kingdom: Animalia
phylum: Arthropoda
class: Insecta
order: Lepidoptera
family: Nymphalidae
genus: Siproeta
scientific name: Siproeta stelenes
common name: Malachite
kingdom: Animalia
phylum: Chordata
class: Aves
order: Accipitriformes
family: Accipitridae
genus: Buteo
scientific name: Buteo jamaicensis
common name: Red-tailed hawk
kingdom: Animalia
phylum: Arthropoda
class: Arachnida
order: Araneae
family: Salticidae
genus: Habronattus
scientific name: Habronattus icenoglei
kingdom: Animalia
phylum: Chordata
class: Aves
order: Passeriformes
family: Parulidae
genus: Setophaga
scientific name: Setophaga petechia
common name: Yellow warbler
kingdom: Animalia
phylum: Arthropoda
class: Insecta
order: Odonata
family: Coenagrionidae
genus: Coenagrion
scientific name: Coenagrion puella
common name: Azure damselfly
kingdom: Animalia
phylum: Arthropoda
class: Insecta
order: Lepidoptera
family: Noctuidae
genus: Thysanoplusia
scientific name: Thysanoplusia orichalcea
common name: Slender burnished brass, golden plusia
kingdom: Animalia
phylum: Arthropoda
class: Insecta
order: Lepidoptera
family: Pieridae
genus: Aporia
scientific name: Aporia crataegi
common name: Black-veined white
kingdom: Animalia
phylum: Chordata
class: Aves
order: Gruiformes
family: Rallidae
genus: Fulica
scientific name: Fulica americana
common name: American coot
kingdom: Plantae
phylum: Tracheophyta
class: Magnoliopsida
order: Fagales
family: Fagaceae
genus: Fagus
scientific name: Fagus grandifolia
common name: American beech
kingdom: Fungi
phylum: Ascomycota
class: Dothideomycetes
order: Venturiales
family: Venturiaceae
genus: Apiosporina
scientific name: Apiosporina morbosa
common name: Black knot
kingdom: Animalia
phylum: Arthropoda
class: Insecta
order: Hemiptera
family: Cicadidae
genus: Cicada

########

Task prompt –
Retype every one of the lines above, keeping each one unchanged.

Task output –
kingdom: Animalia
phylum: Arthropoda
class: Insecta
order: Lepidoptera
family: Nymphalidae
genus: Siproeta
scientific name: Siproeta stelenes
common name: Malachite
kingdom: Animalia
phylum: Chordata
class: Aves
order: Accipitriformes
family: Accipitridae
genus: Buteo
scientific name: Buteo jamaicensis
common name: Red-tailed hawk
kingdom: Animalia
phylum: Arthropoda
class: Arachnida
order: Araneae
family: Salticidae
genus: Habronattus
scientific name: Habronattus icenoglei
kingdom: Animalia
phylum: Chordata
class: Aves
order: Passeriformes
family: Parulidae
genus: Setophaga
scientific name: Setophaga petechia
common name: Yellow warbler
kingdom: Animalia
phylum: Arthropoda
class: Insecta
order: Odonata
family: Coenagrionidae
genus: Coenagrion
scientific name: Coenagrion puella
common name: Azure damselfly
kingdom: Animalia
phylum: Arthropoda
class: Insecta
order: Lepidoptera
family: Noctuidae
genus: Thysanoplusia
scientific name: Thysanoplusia orichalcea
common name: Slender burnished brass, golden plusia
kingdom: Animalia
phylum: Arthropoda
class: Insecta
order: Lepidoptera
family: Pieridae
genus: Aporia
scientific name: Aporia crataegi
common name: Black-veined white
kingdom: Animalia
phylum: Chordata
class: Aves
order: Gruiformes
family: Rallidae
genus: Fulica
scientific name: Fulica americana
common name: American coot
kingdom: Plantae
phylum: Tracheophyta
class: Magnoliopsida
order: Fagales
family: Fagaceae
genus: Fagus
scientific name: Fagus grandifolia
common name: American beech
kingdom: Fungi
phylum: Ascomycota
class: Dothideomycetes
order: Venturiales
family: Venturiaceae
genus: Apiosporina
scientific name: Apiosporina morbosa
common name: Black knot
kingdom: Animalia
phylum: Arthropoda
class: Insecta
order: Hemiptera
family: Cicadidae
genus: Cicada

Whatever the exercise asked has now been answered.